# EXERCISE GOAL:
Down to the last line, repeat the entries exactly.

SOURCE RECORDS Start Marker

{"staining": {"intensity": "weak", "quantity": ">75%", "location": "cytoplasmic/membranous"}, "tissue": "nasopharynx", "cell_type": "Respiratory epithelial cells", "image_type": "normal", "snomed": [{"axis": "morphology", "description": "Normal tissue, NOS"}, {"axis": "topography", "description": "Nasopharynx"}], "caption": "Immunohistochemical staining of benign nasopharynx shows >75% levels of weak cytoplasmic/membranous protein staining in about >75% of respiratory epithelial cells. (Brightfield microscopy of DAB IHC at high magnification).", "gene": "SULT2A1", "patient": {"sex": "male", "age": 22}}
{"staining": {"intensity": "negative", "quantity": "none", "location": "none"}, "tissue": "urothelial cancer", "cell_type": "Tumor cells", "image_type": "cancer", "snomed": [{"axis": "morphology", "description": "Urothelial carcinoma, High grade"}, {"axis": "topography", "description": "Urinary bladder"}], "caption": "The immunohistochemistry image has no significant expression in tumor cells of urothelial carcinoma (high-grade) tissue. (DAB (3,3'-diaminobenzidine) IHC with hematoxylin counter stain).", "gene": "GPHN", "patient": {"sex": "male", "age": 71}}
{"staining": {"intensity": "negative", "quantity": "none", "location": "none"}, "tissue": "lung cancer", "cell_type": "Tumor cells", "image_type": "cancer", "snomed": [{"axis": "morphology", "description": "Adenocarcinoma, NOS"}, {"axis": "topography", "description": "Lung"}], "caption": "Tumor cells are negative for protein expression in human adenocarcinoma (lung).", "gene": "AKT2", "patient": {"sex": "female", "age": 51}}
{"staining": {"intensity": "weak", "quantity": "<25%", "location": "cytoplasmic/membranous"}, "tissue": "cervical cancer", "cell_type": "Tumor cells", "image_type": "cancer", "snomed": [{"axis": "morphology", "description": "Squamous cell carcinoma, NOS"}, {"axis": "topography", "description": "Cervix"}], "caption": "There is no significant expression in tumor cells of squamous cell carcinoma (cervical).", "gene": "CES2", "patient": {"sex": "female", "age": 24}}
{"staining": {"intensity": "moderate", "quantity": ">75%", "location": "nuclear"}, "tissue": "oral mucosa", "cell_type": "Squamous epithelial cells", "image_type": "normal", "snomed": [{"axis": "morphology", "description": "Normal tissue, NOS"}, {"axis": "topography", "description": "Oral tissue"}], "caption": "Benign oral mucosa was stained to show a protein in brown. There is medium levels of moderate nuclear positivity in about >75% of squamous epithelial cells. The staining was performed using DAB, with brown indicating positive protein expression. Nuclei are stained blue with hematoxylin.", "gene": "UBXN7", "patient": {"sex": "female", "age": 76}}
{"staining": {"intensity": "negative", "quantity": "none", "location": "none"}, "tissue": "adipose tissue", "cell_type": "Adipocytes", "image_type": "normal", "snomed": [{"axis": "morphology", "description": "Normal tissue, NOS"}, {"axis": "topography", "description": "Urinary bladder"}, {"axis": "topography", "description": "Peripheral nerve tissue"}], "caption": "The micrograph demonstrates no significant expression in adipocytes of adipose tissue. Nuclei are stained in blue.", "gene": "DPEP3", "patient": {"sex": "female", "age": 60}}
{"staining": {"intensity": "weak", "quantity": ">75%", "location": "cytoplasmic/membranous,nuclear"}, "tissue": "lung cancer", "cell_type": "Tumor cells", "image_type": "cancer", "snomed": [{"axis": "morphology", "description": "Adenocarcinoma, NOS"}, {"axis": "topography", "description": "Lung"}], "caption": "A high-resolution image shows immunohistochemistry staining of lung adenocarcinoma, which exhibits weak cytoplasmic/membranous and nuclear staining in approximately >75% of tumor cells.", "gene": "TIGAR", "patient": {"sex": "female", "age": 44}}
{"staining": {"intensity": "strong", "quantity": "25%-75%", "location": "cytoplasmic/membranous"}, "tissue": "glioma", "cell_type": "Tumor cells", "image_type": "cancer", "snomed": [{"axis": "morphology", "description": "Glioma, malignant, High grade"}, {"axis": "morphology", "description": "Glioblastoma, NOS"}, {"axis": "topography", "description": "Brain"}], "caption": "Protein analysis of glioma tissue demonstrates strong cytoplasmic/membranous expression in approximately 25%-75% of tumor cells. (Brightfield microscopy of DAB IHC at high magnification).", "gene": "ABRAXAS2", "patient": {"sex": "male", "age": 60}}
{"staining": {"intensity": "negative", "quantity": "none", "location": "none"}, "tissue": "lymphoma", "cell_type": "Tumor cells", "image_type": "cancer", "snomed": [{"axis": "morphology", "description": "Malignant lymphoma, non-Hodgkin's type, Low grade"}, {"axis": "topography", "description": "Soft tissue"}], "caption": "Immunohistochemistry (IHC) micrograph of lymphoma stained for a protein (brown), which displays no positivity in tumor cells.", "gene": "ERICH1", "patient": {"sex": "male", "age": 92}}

SOURCE RECORDS End Marker

# TASK RESULT:
{"staining": {"intensity": "weak", "quantity": ">75%", "location": "cytoplasmic/membranous"}, "tissue": "nasopharynx", "cell_type": "Respiratory epithelial cells", "image_type": "normal", "snomed": [{"axis": "morphology", "description": "Normal tissue, NOS"}, {"axis": "topography", "description": "Nasopharynx"}], "caption": "Immunohistochemical staining of benign nasopharynx shows >75% levels of weak cytoplasmic/membranous protein staining in about >75% of respiratory epithelial cells. (Brightfield microscopy of DAB IHC at high magnification).", "gene": "SULT2A1", "patient": {"sex": "male", "age": 22}}
{"staining": {"intensity": "negative", "quantity": "none", "location": "none"}, "tissue": "urothelial cancer", "cell_type": "Tumor cells", "image_type": "cancer", "snomed": [{"axis": "morphology", "description": "Urothelial carcinoma, High grade"}, {"axis": "topography", "description": "Urinary bladder"}], "caption": "The immunohistochemistry image has no significant expression in tumor cells of urothelial carcinoma (high-grade) tissue. (DAB (3,3'-diaminobenzidine) IHC with hematoxylin counter stain).", "gene": "GPHN", "patient": {"sex": "male", "age": 71}}
{"staining": {"intensity": "negative", "quantity": "none", "location": "none"}, "tissue": "lung cancer", "cell_type": "Tumor cells", "image_type": "cancer", "snomed": [{"axis": "morphology", "description": "Adenocarcinoma, NOS"}, {"axis": "topography", "description": "Lung"}], "caption": "Tumor cells are negative for protein expression in human adenocarcinoma (lung).", "gene": "AKT2", "patient": {"sex": "female", "age": 51}}
{"staining": {"intensity": "weak", "quantity": "<25%", "location": "cytoplasmic/membranous"}, "tissue": "cervical cancer", "cell_type": "Tumor cells", "image_type": "cancer", "snomed": [{"axis": "morphology", "description": "Squamous cell carcinoma, NOS"}, {"axis": "topography", "description": "Cervix"}], "caption": "There is no significant expression in tumor cells of squamous cell carcinoma (cervical).", "gene": "CES2", "patient": {"sex": "female", "age": 24}}
{"staining": {"intensity": "moderate", "quantity": ">75%", "location": "nuclear"}, "tissue": "oral mucosa", "cell_type": "Squamous epithelial cells", "image_type": "normal", "snomed": [{"axis": "morphology", "description": "Normal tissue, NOS"}, {"axis": "topography", "description": "Oral tissue"}], "caption": "Benign oral mucosa was stained to show a protein in brown. There is medium levels of moderate nuclear positivity in about >75% of squamous epithelial cells. The staining was performed using DAB, with brown indicating positive protein expression. Nuclei are stained blue with hematoxylin.", "gene": "UBXN7", "patient": {"sex": "female", "age": 76}}
{"staining": {"intensity": "negative", "quantity": "none", "location": "none"}, "tissue": "adipose tissue", "cell_type": "Adipocytes", "image_type": "normal", "snomed": [{"axis": "morphology", "description": "Normal tissue, NOS"}, {"axis": "topography", "description": "Urinary bladder"}, {"axis": "topography", "description": "Peripheral nerve tissue"}], "caption": "The micrograph demonstrates no significant expression in adipocytes of adipose tissue. Nuclei are stained in blue.", "gene": "DPEP3", "patient": {"sex": "female", "age": 60}}
{"staining": {"intensity": "weak", "quantity": ">75%", "location": "cytoplasmic/membranous,nuclear"}, "tissue": "lung cancer", "cell_type": "Tumor cells", "image_type": "cancer", "snomed": [{"axis": "morphology", "description": "Adenocarcinoma, NOS"}, {"axis": "topography", "description": "Lung"}], "caption": "A high-resolution image shows immunohistochemistry staining of lung adenocarcinoma, which exhibits weak cytoplasmic/membranous and nuclear staining in approximately >75% of tumor cells.", "gene": "TIGAR", "patient": {"sex": "female", "age": 44}}
{"staining": {"intensity": "strong", "quantity": "25%-75%", "location": "cytoplasmic/membranous"}, "tissue": "glioma", "cell_type": "Tumor cells", "image_type": "cancer", "snomed": [{"axis": "morphology", "description": "Glioma, malignant, High grade"}, {"axis": "morphology", "description": "Glioblastoma, NOS"}, {"axis": "topography", "description": "Brain"}], "caption": "Protein analysis of glioma tissue demonstrates strong cytoplasmic/membranous expression in approximately 25%-75% of tumor cells. (Brightfield microscopy of DAB IHC at high magnification).", "gene": "ABRAXAS2", "patient": {"sex": "male", "age": 60}}
{"staining": {"intensity": "negative", "quantity": "none", "location": "none"}, "tissue": "lymphoma", "cell_type": "Tumor cells", "image_type": "cancer", "snomed": [{"axis": "morphology", "description": "Malignant lymphoma, non-Hodgkin's type, Low grade"}, {"axis": "topography", "description": "Soft tissue"}], "caption": "Immunohistochemistry (IHC) micrograph of lymphoma stained for a protein (brown), which displays no positivity in tumor cells.", "gene": "ERICH1", "patient": {"sex": "male", "age": 92}}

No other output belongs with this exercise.